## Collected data
________________

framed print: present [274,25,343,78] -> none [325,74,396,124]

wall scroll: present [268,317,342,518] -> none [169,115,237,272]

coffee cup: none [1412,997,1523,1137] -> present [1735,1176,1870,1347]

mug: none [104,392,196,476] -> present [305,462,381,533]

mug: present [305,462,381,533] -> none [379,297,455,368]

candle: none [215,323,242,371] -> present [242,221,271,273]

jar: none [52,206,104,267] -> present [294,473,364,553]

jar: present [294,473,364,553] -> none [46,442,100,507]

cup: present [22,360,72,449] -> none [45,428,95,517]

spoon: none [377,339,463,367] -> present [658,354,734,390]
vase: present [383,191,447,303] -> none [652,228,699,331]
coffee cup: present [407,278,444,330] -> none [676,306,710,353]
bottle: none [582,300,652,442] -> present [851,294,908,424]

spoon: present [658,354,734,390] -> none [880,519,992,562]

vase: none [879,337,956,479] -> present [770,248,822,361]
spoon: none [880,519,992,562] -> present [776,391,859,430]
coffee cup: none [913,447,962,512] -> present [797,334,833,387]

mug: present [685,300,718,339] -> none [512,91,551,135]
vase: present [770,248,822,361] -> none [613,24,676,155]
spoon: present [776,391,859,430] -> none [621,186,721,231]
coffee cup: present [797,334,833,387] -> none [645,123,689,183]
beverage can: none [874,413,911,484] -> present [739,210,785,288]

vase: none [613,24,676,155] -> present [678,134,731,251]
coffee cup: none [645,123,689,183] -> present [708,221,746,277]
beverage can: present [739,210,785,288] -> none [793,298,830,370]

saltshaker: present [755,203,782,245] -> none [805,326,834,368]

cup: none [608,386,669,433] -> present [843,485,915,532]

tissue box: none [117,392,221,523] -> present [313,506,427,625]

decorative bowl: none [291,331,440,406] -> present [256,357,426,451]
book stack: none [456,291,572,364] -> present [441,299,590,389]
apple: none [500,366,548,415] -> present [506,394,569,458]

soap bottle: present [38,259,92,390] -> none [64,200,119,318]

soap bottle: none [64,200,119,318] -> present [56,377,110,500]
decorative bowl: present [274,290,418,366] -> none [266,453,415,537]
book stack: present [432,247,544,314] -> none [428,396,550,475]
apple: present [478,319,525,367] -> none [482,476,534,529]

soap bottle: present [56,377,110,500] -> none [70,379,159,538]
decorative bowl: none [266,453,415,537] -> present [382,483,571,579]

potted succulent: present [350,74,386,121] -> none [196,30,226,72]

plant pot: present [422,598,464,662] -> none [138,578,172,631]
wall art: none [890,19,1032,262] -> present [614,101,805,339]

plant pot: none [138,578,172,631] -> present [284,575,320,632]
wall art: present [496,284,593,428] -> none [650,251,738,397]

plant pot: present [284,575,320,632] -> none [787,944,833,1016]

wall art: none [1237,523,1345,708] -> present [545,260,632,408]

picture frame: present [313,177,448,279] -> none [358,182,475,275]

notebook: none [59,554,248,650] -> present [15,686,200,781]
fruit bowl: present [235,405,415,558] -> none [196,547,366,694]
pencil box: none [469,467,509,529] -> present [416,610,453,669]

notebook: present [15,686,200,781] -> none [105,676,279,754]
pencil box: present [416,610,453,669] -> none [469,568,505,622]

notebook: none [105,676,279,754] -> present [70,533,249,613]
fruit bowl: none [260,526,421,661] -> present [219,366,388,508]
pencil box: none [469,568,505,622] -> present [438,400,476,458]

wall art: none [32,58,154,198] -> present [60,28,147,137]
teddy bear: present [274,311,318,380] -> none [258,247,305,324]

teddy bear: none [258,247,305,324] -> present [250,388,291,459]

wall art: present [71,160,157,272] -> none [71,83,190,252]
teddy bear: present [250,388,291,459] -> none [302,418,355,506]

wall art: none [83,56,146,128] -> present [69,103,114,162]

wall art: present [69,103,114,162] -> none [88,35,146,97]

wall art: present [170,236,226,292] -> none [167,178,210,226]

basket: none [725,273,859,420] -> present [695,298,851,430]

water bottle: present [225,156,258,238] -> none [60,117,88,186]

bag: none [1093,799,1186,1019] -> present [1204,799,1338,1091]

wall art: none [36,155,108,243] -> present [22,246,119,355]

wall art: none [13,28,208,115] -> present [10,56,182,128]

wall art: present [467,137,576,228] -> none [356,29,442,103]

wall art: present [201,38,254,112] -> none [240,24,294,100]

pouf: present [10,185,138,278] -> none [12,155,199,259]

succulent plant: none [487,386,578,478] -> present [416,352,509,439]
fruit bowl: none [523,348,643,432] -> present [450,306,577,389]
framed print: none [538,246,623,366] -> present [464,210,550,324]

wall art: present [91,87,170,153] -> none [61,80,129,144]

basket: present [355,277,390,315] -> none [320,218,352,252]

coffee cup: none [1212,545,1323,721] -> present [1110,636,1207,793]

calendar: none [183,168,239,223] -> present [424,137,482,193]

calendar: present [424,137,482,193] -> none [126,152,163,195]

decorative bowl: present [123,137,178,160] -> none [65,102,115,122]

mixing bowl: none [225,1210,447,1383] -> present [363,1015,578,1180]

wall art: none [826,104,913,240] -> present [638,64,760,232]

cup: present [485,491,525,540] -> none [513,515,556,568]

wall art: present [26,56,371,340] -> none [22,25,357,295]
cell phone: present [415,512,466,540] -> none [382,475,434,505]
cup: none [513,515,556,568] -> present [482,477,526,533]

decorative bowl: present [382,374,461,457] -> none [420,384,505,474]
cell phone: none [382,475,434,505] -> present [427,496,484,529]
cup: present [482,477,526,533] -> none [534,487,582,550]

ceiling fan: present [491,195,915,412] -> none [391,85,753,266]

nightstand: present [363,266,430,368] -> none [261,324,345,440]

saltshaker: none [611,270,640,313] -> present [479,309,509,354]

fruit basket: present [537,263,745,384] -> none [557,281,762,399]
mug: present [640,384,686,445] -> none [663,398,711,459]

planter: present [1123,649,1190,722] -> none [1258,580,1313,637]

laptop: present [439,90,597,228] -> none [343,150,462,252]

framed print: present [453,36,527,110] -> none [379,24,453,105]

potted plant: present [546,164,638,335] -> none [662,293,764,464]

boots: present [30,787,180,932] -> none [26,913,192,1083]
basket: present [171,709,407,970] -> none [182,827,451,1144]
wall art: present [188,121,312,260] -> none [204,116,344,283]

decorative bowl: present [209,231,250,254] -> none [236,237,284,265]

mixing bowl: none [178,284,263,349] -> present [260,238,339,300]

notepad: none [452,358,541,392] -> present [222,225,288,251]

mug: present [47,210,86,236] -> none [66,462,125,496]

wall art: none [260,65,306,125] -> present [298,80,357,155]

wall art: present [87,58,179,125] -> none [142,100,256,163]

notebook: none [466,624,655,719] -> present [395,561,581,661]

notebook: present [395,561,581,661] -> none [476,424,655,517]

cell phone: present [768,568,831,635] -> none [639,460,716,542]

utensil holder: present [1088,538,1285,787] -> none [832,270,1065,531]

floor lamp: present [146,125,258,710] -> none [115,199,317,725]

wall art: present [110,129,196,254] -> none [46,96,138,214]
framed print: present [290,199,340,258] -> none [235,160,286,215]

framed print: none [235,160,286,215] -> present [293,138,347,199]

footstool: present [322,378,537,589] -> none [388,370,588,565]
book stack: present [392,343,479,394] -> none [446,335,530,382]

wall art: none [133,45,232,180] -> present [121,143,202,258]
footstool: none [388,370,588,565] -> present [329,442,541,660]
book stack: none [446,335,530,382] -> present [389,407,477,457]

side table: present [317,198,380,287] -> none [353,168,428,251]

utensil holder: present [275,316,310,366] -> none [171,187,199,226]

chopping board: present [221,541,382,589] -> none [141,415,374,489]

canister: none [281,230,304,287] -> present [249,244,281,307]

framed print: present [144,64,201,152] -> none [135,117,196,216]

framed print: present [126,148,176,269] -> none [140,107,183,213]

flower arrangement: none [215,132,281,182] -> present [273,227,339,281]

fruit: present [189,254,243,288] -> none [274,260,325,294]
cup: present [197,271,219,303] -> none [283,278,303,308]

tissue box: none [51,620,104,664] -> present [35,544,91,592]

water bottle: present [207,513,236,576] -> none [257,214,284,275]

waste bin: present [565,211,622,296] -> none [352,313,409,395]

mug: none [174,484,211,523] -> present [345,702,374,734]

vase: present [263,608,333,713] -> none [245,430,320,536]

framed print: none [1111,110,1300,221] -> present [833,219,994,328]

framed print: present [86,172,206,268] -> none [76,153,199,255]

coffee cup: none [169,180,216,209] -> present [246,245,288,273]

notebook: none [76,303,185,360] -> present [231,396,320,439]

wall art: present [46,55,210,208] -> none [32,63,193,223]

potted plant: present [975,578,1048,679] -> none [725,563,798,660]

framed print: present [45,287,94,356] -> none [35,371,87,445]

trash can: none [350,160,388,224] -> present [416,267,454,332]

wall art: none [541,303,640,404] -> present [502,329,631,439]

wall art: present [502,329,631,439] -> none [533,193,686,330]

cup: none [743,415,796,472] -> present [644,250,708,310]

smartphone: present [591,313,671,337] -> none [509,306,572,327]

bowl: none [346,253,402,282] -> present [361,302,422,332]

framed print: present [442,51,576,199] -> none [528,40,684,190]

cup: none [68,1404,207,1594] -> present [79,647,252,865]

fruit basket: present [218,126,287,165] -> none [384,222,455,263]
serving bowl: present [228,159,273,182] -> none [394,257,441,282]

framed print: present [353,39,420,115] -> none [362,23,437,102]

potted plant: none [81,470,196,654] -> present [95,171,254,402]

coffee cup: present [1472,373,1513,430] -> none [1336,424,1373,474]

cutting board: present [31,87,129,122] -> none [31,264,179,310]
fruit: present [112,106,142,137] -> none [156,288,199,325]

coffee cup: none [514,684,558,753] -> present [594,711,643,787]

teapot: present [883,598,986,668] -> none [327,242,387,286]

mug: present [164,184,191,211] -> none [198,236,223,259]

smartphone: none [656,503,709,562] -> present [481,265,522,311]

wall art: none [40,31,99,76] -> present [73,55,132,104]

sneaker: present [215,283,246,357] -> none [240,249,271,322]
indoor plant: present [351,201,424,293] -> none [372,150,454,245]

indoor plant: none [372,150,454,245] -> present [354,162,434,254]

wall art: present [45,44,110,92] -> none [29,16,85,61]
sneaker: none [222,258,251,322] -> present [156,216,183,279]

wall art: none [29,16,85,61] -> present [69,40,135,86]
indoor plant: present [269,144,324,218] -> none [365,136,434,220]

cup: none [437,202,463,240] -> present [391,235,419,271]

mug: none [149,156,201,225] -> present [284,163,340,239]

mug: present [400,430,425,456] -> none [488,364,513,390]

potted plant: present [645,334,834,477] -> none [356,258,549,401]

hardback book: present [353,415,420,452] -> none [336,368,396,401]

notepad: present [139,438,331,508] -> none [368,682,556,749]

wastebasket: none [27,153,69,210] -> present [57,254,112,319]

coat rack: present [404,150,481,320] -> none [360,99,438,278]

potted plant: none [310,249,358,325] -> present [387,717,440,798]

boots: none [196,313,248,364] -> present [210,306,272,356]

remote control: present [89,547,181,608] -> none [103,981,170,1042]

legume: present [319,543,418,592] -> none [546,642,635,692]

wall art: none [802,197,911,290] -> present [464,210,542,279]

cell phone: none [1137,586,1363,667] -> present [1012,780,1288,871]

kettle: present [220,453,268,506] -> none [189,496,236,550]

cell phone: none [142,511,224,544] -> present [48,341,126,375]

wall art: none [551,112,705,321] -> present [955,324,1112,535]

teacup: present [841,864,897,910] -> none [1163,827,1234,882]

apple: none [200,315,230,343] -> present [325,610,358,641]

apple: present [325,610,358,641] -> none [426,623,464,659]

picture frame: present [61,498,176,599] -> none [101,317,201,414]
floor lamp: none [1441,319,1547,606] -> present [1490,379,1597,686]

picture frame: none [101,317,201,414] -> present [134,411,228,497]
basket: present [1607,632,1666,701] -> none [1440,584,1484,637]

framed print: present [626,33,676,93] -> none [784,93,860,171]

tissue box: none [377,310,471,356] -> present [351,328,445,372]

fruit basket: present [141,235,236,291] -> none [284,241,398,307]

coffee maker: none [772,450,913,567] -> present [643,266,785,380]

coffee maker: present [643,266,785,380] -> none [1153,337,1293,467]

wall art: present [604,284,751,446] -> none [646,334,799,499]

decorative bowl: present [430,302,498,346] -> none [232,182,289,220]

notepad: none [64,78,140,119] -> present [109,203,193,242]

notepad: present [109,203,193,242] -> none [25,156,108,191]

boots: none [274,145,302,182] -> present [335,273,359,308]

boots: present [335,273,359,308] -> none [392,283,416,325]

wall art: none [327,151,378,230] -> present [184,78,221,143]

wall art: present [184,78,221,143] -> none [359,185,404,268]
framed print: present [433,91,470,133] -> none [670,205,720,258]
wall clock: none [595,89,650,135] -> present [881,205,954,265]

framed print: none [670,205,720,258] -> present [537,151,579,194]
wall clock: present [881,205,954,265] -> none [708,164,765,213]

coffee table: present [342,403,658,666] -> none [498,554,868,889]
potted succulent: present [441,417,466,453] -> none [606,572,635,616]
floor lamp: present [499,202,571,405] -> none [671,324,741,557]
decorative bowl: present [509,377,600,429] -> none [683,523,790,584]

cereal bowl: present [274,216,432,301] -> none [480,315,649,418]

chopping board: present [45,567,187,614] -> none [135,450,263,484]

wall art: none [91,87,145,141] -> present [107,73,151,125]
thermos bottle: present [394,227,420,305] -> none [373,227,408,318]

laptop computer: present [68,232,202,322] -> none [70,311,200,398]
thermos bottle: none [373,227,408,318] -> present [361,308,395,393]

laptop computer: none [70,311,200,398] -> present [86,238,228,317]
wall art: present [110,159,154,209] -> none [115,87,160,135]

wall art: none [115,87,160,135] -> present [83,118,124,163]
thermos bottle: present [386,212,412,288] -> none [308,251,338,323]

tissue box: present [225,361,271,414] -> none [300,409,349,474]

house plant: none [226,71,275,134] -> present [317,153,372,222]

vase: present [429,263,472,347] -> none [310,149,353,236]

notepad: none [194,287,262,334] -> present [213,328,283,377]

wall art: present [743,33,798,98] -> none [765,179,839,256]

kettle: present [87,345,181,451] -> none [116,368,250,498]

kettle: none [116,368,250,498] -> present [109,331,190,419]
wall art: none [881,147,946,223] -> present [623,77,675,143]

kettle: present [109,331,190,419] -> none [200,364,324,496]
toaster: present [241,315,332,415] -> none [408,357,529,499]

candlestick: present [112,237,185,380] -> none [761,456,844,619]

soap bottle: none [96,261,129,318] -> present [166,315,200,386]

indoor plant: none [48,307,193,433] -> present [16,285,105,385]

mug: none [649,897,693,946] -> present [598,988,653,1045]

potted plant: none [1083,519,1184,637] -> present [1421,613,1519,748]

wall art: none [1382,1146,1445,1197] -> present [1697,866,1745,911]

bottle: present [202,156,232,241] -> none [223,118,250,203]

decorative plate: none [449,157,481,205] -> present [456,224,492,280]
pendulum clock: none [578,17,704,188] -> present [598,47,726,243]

________________

## WHAT THE TASK REQUIRES
What are the lines, exactly as written above, from the line with "floor lamp: present [146,125,258,710]" to the line with "canister: none [281,230,304,287]", both included? Output only those.

## WRITTEN SOLUTION
floor lamp: present [146,125,258,710] -> none [115,199,317,725]

wall art: present [110,129,196,254] -> none [46,96,138,214]
framed print: present [290,199,340,258] -> none [235,160,286,215]

framed print: none [235,160,286,215] -> present [293,138,347,199]

footstool: present [322,378,537,589] -> none [388,370,588,565]
book stack: present [392,343,479,394] -> none [446,335,530,382]

wall art: none [133,45,232,180] -> present [121,143,202,258]
footstool: none [388,370,588,565] -> present [329,442,541,660]
book stack: none [446,335,530,382] -> present [389,407,477,457]

side table: present [317,198,380,287] -> none [353,168,428,251]

utensil holder: present [275,316,310,366] -> none [171,187,199,226]

chopping board: present [221,541,382,589] -> none [141,415,374,489]

canister: none [281,230,304,287] -> present [249,244,281,307]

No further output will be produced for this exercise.